▸ Task description
Copy out the saved entries below, replacing each "В корзину" with "Купить" and keeping every other line as it is.

(Saved entries)
- Opening Delimiter -
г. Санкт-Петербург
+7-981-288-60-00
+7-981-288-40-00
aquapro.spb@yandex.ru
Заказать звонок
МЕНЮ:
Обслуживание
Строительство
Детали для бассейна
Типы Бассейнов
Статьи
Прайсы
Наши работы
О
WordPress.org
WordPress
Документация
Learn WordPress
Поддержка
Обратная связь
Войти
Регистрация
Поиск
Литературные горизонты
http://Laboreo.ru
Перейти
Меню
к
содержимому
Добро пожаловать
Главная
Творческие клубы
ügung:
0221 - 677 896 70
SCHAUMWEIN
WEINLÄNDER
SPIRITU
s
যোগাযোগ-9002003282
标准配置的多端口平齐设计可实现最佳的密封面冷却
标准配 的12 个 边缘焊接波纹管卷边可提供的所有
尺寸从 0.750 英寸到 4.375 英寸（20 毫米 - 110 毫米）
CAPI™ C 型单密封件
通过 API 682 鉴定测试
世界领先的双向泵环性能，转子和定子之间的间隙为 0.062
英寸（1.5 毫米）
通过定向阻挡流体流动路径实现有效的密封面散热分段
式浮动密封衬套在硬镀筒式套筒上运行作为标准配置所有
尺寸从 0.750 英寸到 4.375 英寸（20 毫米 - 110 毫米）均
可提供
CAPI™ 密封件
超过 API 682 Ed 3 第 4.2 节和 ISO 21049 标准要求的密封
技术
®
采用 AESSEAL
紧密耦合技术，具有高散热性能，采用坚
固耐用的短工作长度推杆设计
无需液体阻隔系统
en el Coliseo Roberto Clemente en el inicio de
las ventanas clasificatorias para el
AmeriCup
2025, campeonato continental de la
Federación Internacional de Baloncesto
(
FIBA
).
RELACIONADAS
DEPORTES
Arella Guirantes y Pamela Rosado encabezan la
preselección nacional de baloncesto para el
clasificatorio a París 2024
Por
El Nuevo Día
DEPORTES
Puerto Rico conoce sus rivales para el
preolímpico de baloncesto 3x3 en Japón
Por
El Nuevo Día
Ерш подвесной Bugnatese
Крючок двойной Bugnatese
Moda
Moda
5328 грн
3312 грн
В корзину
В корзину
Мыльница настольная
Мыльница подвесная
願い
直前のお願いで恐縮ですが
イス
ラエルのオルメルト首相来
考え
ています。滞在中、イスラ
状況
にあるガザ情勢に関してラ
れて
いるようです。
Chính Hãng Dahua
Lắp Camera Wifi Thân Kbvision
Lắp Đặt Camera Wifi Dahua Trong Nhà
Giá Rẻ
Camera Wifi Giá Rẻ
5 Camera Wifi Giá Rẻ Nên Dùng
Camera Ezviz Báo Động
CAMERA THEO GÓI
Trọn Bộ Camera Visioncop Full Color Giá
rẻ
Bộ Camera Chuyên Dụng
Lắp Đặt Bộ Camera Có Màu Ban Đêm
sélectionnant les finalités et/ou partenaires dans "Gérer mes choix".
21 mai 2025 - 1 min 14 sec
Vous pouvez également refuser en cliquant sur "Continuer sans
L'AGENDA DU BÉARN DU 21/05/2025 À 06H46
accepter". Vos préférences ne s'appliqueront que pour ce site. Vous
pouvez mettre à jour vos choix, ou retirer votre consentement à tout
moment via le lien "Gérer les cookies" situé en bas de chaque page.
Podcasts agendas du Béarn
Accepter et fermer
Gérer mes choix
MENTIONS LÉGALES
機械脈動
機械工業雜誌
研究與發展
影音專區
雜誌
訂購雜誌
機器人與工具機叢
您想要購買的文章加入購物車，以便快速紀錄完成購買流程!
- Closing Delimiter -
▸ Problem solution
г. Санкт-Петербург
+7-981-288-60-00
+7-981-288-40-00
aquapro.spb@yandex.ru
Заказать звонок
МЕНЮ:
Обслуживание
Строительство
Детали для бассейна
Типы Бассейнов
Статьи
Прайсы
Наши работы
О
WordPress.org
WordPress
Документация
Learn WordPress
Поддержка
Обратная связь
Войти
Регистрация
Поиск
Литературные горизонты
http://Laboreo.ru
Перейти
Меню
к
содержимому
Добро пожаловать
Главная
Творческие клубы
ügung:
0221 - 677 896 70
SCHAUMWEIN
WEINLÄNDER
SPIRITU
s
যোগাযোগ-9002003282
标准配置的多端口平齐设计可实现最佳的密封面冷却
标准配 的12 个 边缘焊接波纹管卷边可提供的所有
尺寸从 0.750 英寸到 4.375 英寸（20 毫米 - 110 毫米）
CAPI™ C 型单密封件
通过 API 682 鉴定测试
世界领先的双向泵环性能，转子和定子之间的间隙为 0.062
英寸（1.5 毫米）
通过定向阻挡流体流动路径实现有效的密封面散热分段
式浮动密封衬套在硬镀筒式套筒上运行作为标准配置所有
尺寸从 0.750 英寸到 4.375 英寸（20 毫米 - 110 毫米）均
可提供
CAPI™ 密封件
超过 API 682 Ed 3 第 4.2 节和 ISO 21049 标准要求的密封
技术
®
采用 AESSEAL
紧密耦合技术，具有高散热性能，采用坚
固耐用的短工作长度推杆设计
无需液体阻隔系统
en el Coliseo Roberto Clemente en el inicio de
las ventanas clasificatorias para el
AmeriCup
2025, campeonato continental de la
Federación Internacional de Baloncesto
(
FIBA
).
RELACIONADAS
DEPORTES
Arella Guirantes y Pamela Rosado encabezan la
preselección nacional de baloncesto para el
clasificatorio a París 2024
Por
El Nuevo Día
DEPORTES
Puerto Rico conoce sus rivales para el
preolímpico de baloncesto 3x3 en Japón
Por
El Nuevo Día
Ерш подвесной Bugnatese
Крючок двойной Bugnatese
Moda
Moda
5328 грн
3312 грн
Купить
Купить
Мыльница настольная
Мыльница подвесная
願い
直前のお願いで恐縮ですが
イス
ラエルのオルメルト首相来
考え
ています。滞在中、イスラ
状況
にあるガザ情勢に関してラ
れて
いるようです。
Chính Hãng Dahua
Lắp Camera Wifi Thân Kbvision
Lắp Đặt Camera Wifi Dahua Trong Nhà
Giá Rẻ
Camera Wifi Giá Rẻ
5 Camera Wifi Giá Rẻ Nên Dùng
Camera Ezviz Báo Động
CAMERA THEO GÓI
Trọn Bộ Camera Visioncop Full Color Giá
rẻ
Bộ Camera Chuyên Dụng
Lắp Đặt Bộ Camera Có Màu Ban Đêm
sélectionnant les finalités et/ou partenaires dans "Gérer mes choix".
21 mai 2025 - 1 min 14 sec
Vous pouvez également refuser en cliquant sur "Continuer sans
L'AGENDA DU BÉARN DU 21/05/2025 À 06H46
accepter". Vos préférences ne s'appliqueront que pour ce site. Vous
pouvez mettre à jour vos choix, ou retirer votre consentement à tout
moment via le lien "Gérer les cookies" situé en bas de chaque page.
Podcasts agendas du Béarn
Accepter et fermer
Gérer mes choix
MENTIONS LÉGALES
機械脈動
機械工業雜誌
研究與發展
影音專區
雜誌
訂購雜誌
機器人與工具機叢
您想要購買的文章加入購物車，以便快速紀錄完成購買流程!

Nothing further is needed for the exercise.